If you use iNEXT to obtain results for publication, you should cite at least one of the relevant papers (Chao and Jost 2012; Colwell et al. 2012; Chao et al. 2014) along with the following reference for iNEXT:

Hsieh, T. C., K. H. Ma, and A. Chao. 2016. iNEXT: An R package for rarefaction and extrapolation of species diversity (Hill numbers). http://chao.stat.nthu.edu.tw/blog/software-download Methods in Ecology and Evolution (in revision).

Vignettes

vignette("Introduction",package="iNEXT")

License

The iNEXT package is licensed under the GPLv3. To help refine iNEXT, your comments or feedbacks would be welcome (please send them to Anne Chao).

Referance

  1. Chao, A., N. J. Gotelli, T. C. Hsieh, E. L. Sander, K. H. Ma, R. K. Colwell, and A. M. Ellison 2014. Rarefaction and extrapolation with Hill numbers: a unified framework for sampling and estimation in biodiversity studies, Ecological Monographs 84:45-67.
  2. Chao, A., and L. Jost. 2012. Coverage-based rarefaction and extrapolation: standardizing samples by completeness rather than size.
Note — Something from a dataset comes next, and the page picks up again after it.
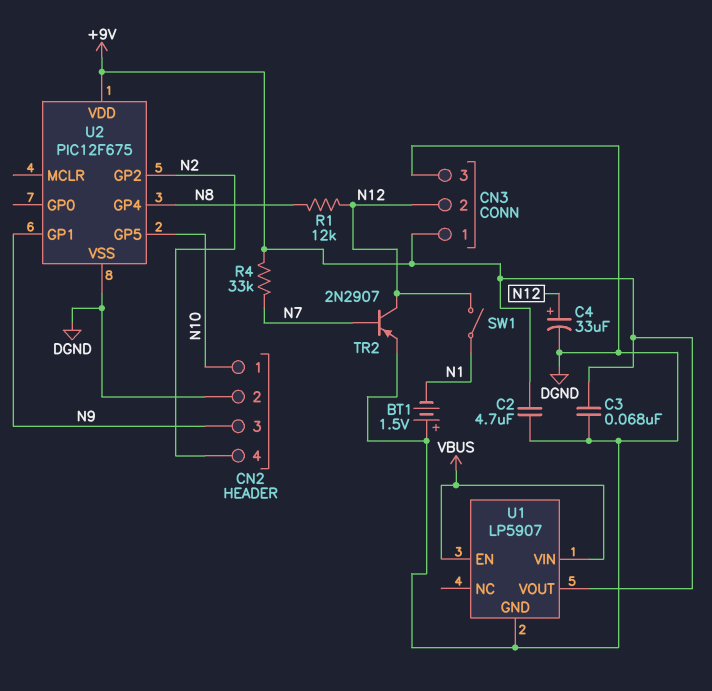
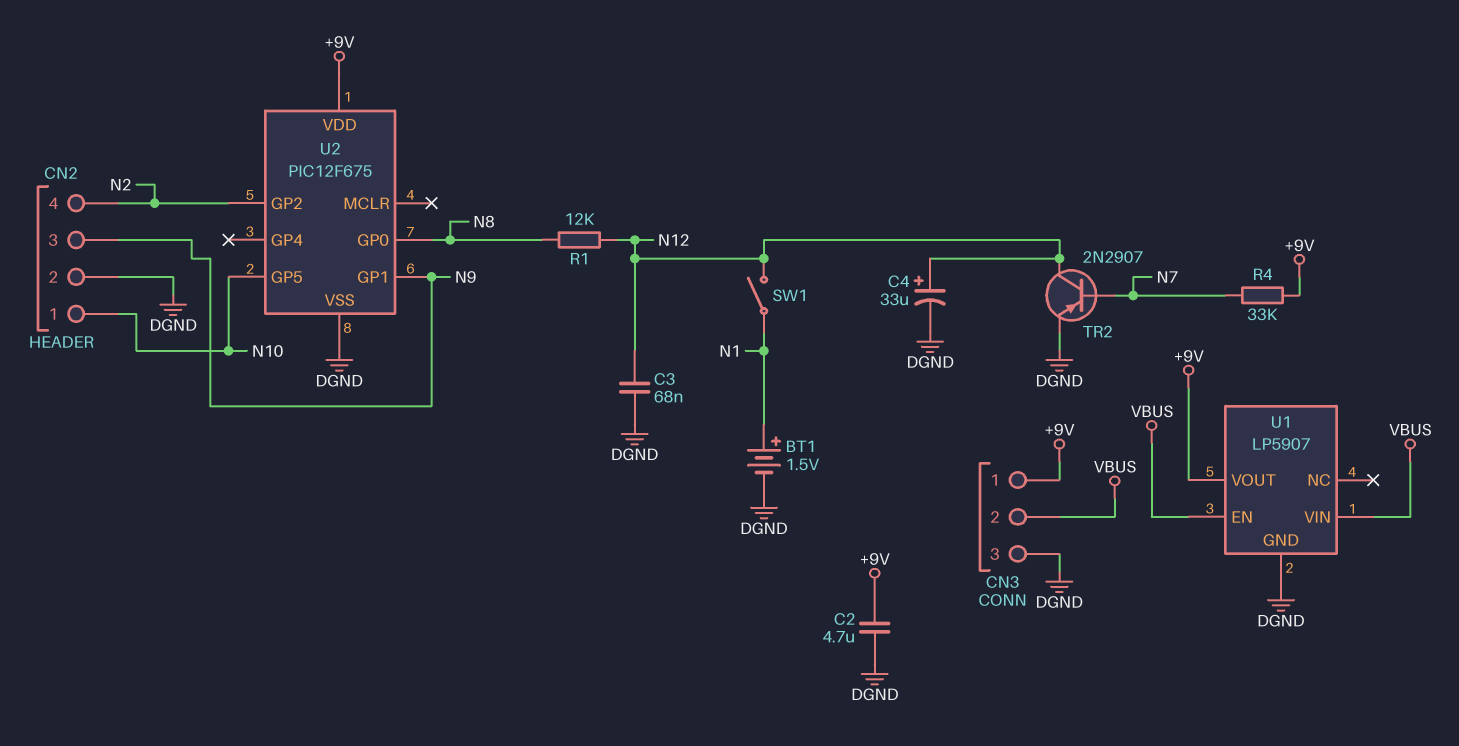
BT1: 1.5V (plus DGND, minus N1) -> 1.5V (plus N1, minus DGND)
C3: 68nF (+9V, DGND) -> 68nF (DGND, N12)
CN3 pin 2: N12 -> VBUS
U2 pin GP0: none -> N8
U2 pin GP4: N8 -> none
Ecology 93:2533-2547.
  3. Colwell, R. K., A. Chao, N. J. Gotelli, S. Y. Lin, C. X. Mao, R. L. Chazdon, and J. T. Longino. 2012. Models and estimators linking individual-based and sample-based rarefaction, extrapolation and comparison of assemblages. Journal of Plant Ecology 5:3-21.
  4. Ellison, A. M., A. A. Barker-Plotkin, D. R. Foster, and D. A. Orwig. 2010. Experimentally testing the role of foundation species in forests: the Harvard Forest Hemlock Removal Experiment. Methods in Ecology and Evolution 1:168-179.
  5. Hsieh, T. C., K. H. Ma, and A. Chao. 2013. iNEXT online: interpolation and extrapolation (Version 1.3.0) [Software]. Available from http://chao.stat.nthu.edu.tw/blog/software-download/.
  6. Hsieh T. C., K. H. Ma, and A. Chao. 2014. iNEXT: An R package for interpolation and extrapolation of species diversity (Hill numbers). Submitted manuscript.
  7. Longino, J. T., and R. K. Colwell. 2011. Density compensation, species composition, and richness of ants on a neotropical elevational gradient. Ecosphere 2:art29.